WHAT IS REQUIRED
With no images included, output each entry below exactly as it appears.

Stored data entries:
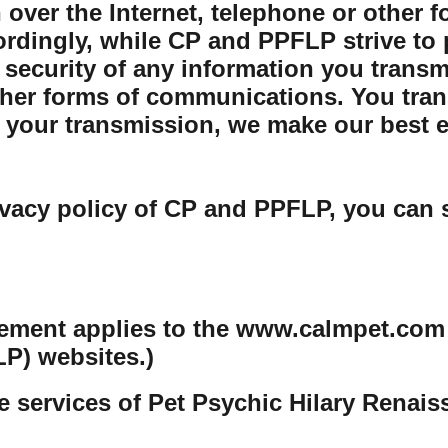
 over the Internet, telephone or other 
rdingly, while CP and PPFLP strive to 
security of any information you transmit
her forms of communications. You trans
your transmission, we make our best eff
ivacy policy of CP and PPFLP, you can 
tement applies to the www.calmpet.com
P) websites.)
e services of Pet Psychic Hilary Renai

ANSWER TO THIS PROBLEM
 over the Internet, telephone or other 
rdingly, while CP and PPFLP strive to 
security of any information you transmit
her forms of communications. You trans
your transmission, we make our best eff
ivacy policy of CP and PPFLP, you can 
tement applies to the www.calmpet.com
P) websites.)
e services of Pet Psychic Hilary Renai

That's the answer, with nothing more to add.